D'une élégance sobre et tempérée, la plume de Saer n'est jamais emphatique ou dogmatique. L'écrivain, reconnu par ailleurs comme un grand maître de la ponctuation, affectionne particulièrement les phrases sinueuses, mais d'une clarté syntaxique toutefois toujours impeccable, tout à fait emblématiques des subtilités et des nuances de pensée insufflées à un propos qui, en contrepartie, recherche systématiquement à obtenir le mieux possible en matière de simplicité et d'intelligibilité.
À l'intention de ceux qui n'auraient pas encore eu
l'occasion d'aborder son oeuvre, j'hésiterais néanmoins à suggérer de commencer par ce texte. Il vaudrait mieux, peut-être, s'être préalablement familiarisé avec le langage et l'univers littéraires singuliers de l'écrivain pour pouvoir savourer pleinement
Les Nuages, court roman ou, si l'on préfère, longue nouvelle aux faux-airs de vieux conte philosophique du XVIIIe dans lequel, en fin de compte, l'aspect aventureux, malgré ce à quoi l'on pourrait légitimement s'attendre d'un road-trip annoncé dans le «wild-south» de la pampa argentine, ou de ses rebondissements parfois assez spectaculaires, reste avant tout subtilement immatériel et essentiellement subjectif.

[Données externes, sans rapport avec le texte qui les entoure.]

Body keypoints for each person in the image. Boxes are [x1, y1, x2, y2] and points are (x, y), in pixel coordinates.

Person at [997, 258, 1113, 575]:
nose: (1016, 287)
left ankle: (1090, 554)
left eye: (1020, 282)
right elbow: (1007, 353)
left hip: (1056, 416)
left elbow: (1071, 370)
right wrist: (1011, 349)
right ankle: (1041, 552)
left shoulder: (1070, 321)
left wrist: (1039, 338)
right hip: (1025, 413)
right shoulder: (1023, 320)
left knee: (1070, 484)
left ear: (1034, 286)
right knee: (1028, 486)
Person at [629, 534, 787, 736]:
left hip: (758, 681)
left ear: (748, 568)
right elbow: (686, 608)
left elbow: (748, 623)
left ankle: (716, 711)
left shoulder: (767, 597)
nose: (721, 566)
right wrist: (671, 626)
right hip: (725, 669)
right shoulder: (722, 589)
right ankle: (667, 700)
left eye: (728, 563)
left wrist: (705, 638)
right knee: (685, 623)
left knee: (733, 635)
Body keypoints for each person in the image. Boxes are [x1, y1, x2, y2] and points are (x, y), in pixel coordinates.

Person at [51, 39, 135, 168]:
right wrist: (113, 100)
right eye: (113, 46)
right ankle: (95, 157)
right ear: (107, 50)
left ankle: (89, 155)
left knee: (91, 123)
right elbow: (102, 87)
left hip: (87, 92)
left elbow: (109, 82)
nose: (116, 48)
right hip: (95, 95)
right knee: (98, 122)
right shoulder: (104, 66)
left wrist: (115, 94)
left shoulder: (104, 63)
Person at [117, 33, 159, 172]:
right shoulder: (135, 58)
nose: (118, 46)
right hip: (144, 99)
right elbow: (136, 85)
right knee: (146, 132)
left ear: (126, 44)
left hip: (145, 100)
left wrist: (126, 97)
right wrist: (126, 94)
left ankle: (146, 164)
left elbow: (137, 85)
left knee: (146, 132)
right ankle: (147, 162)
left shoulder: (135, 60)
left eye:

En revanche, si jamais j'ai réussi à attirer l'attention sur cet auteur argentin, de nos jours toujours assez confidentiel, me semble-t-il, je conseillerais (et pour le coup sans la moindre hésitation) son chef d'oeuvre incontestable, «
L'Ancêtre», pur bijou littéraire dont absolument aucun lecteur avisé ne devrait à mon sens se priver!